- **Consigne**
Présentez sous forme de liste numérotée les lignes allant de la première jusqu'à celle qui contient « redskaber og færdigheder », ces deux lignes comprises. Omettez les lignes vides.

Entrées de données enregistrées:
>>>
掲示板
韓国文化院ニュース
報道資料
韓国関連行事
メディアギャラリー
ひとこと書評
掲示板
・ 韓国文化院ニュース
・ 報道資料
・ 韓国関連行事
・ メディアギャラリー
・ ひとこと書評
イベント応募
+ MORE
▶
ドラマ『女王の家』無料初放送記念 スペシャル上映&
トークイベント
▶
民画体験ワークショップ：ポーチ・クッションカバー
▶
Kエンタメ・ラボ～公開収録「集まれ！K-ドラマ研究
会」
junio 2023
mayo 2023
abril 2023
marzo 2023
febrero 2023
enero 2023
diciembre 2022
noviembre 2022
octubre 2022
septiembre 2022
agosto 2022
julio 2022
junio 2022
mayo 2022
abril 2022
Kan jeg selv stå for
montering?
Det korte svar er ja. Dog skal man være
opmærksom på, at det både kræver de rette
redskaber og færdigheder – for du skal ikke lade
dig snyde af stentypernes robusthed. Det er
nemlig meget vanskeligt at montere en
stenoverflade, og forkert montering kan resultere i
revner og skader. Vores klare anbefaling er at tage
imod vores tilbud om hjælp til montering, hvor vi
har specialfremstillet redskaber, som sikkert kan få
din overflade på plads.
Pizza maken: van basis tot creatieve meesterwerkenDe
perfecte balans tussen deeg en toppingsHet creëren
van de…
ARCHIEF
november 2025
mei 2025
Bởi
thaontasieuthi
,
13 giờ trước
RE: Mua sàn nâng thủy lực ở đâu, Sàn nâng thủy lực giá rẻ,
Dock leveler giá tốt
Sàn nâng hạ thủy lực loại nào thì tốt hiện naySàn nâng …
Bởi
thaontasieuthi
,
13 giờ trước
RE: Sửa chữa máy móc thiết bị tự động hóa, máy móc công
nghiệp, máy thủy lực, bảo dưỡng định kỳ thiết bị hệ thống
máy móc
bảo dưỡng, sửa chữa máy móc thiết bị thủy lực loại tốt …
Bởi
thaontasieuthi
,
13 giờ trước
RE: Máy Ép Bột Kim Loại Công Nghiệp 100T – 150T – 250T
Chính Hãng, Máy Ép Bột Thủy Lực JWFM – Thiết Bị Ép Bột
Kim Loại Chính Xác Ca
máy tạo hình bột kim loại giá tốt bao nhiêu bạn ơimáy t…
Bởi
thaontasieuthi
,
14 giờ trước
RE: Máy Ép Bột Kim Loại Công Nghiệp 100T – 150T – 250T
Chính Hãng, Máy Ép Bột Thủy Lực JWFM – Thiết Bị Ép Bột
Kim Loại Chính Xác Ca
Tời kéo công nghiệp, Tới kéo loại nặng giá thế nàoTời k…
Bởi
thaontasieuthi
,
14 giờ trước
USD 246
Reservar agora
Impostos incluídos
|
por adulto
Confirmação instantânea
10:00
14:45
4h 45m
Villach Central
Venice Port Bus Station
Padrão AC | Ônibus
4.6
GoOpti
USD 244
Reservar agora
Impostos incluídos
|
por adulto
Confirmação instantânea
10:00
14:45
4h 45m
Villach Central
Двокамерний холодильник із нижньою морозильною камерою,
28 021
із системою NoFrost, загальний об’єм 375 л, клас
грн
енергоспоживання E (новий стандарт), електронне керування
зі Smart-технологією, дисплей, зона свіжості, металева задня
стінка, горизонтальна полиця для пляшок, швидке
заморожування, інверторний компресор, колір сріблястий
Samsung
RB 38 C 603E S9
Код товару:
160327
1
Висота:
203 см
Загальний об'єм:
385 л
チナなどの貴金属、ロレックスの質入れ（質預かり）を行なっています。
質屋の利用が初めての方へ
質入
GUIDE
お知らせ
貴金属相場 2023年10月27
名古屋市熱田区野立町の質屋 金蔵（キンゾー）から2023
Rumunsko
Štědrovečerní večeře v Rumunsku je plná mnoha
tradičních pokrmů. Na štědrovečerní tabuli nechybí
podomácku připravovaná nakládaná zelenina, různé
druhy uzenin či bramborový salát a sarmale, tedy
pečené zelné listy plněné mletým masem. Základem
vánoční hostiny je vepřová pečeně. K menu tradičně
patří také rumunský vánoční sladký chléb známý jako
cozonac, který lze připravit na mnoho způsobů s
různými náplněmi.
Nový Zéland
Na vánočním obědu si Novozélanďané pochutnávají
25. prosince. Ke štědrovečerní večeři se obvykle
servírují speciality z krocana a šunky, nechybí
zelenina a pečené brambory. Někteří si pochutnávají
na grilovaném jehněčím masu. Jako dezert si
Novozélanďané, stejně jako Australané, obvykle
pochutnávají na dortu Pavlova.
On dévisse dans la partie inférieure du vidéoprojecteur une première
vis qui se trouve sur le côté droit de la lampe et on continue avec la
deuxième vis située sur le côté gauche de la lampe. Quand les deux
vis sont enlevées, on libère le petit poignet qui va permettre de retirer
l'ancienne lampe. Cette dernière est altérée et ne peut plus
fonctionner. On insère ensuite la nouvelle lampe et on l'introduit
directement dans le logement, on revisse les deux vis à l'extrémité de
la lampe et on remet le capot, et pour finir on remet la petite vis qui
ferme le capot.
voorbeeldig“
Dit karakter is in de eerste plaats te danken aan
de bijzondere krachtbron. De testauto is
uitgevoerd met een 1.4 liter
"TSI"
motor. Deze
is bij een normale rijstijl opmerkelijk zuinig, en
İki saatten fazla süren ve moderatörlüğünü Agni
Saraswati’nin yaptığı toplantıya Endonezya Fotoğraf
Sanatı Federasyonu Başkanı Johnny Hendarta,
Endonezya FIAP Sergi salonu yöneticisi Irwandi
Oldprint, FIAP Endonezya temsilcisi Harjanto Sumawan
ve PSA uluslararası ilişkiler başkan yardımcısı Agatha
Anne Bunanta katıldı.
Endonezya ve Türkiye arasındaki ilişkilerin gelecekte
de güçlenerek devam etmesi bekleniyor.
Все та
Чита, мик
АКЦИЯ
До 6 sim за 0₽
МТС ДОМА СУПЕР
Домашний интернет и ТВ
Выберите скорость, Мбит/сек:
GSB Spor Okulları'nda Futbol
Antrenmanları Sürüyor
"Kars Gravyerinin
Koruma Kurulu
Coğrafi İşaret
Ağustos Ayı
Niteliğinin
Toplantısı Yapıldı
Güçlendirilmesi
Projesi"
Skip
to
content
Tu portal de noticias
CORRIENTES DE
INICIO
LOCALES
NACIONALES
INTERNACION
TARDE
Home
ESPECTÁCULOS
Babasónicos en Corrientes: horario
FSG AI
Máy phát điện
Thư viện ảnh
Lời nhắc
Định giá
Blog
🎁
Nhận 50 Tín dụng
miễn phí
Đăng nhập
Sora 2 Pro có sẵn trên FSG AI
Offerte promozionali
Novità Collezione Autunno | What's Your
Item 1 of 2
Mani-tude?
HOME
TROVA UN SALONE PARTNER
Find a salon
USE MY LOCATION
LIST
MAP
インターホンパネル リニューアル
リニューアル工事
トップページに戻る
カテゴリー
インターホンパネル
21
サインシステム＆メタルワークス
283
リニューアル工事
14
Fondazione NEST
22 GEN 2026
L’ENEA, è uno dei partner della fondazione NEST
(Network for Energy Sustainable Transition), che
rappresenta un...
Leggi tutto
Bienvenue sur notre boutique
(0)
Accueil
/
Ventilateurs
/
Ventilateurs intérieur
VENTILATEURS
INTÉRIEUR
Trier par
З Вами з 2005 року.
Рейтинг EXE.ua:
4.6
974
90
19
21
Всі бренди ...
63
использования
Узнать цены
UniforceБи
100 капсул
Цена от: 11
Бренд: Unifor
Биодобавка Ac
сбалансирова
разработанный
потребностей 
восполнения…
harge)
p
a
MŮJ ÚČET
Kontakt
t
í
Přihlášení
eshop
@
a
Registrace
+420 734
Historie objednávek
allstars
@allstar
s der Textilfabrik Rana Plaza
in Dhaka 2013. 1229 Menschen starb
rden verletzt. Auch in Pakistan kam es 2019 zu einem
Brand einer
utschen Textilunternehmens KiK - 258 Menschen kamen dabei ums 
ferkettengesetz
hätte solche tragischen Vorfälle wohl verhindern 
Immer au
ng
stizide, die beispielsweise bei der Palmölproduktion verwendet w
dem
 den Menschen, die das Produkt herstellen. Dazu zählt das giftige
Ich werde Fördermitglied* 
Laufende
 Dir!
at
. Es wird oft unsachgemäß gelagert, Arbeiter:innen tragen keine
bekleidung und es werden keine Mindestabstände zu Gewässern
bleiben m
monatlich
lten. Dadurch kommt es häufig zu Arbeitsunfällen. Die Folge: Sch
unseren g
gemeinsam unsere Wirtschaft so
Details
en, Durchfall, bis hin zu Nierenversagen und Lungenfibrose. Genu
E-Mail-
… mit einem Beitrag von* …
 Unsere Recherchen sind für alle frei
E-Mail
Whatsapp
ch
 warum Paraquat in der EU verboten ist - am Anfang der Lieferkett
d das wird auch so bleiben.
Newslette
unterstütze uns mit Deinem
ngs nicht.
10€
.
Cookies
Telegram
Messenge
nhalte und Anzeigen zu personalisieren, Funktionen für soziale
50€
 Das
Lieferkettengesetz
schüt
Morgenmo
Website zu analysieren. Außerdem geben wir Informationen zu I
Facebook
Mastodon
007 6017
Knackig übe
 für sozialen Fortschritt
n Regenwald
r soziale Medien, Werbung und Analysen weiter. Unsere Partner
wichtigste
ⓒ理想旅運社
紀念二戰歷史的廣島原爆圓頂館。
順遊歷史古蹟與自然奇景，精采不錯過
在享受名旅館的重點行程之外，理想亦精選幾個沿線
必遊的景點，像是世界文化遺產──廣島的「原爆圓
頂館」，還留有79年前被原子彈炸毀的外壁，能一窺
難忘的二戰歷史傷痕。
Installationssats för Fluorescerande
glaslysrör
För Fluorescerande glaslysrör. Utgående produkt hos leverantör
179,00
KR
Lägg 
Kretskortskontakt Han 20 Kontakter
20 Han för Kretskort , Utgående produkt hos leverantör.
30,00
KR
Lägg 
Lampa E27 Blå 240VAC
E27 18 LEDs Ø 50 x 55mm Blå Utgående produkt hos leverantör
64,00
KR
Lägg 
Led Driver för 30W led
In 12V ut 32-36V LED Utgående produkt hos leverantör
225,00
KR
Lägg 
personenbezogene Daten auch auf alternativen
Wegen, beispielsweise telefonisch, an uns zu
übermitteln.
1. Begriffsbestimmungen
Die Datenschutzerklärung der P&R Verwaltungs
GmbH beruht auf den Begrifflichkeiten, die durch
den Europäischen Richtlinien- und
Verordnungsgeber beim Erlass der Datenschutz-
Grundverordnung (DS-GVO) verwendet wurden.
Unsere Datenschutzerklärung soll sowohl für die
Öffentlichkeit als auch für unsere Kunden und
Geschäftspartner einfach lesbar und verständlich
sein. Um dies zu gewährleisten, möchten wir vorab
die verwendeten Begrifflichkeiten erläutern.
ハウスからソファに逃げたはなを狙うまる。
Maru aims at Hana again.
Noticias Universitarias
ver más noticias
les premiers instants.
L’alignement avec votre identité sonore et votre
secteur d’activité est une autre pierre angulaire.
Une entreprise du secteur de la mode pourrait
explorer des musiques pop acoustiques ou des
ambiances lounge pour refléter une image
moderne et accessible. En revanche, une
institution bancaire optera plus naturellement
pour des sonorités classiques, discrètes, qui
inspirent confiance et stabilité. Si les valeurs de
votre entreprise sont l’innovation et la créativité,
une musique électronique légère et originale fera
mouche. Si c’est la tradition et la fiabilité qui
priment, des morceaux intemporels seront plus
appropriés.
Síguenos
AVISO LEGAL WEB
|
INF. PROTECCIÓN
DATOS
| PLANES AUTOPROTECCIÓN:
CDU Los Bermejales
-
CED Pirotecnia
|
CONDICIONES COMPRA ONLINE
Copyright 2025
<<<
- **Corrigé**
1. 掲示板
2. 韓国文化院ニュース
3. 報道資料
4. 韓国関連行事
5. メディアギャラリー
6. ひとこと書評
7. 掲示板
8. ・ 韓国文化院ニュース
9. ・ 報道資料
10. ・ 韓国関連行事
11. ・ メディアギャラリー
12. ・ ひとこと書評
13. イベント応募
14. + MORE
15. ▶
16. ドラマ『女王の家』無料初放送記念 スペシャル上映&
17. トークイベント
18. ▶
19. 民画体験ワークショップ：ポーチ・クッションカバー
20. ▶
21. Kエンタメ・ラボ～公開収録「集まれ！K-ドラマ研究
22. 会」
23. junio 2023
24. mayo 2023
25. abril 2023
26. marzo 2023
27. febrero 2023
28. enero 2023
29. diciembre 2022
30. noviembre 2022
31. octubre 2022
32. septiembre 2022
33. agosto 2022
34. julio 2022
35. junio 2022
36. mayo 2022
37. abril 2022
38. Kan jeg selv stå for
39. montering?
40. Det korte svar er ja. Dog skal man være
41. opmærksom på, at det både kræver de rette
42. redskaber og færdigheder – for du skal ikke lade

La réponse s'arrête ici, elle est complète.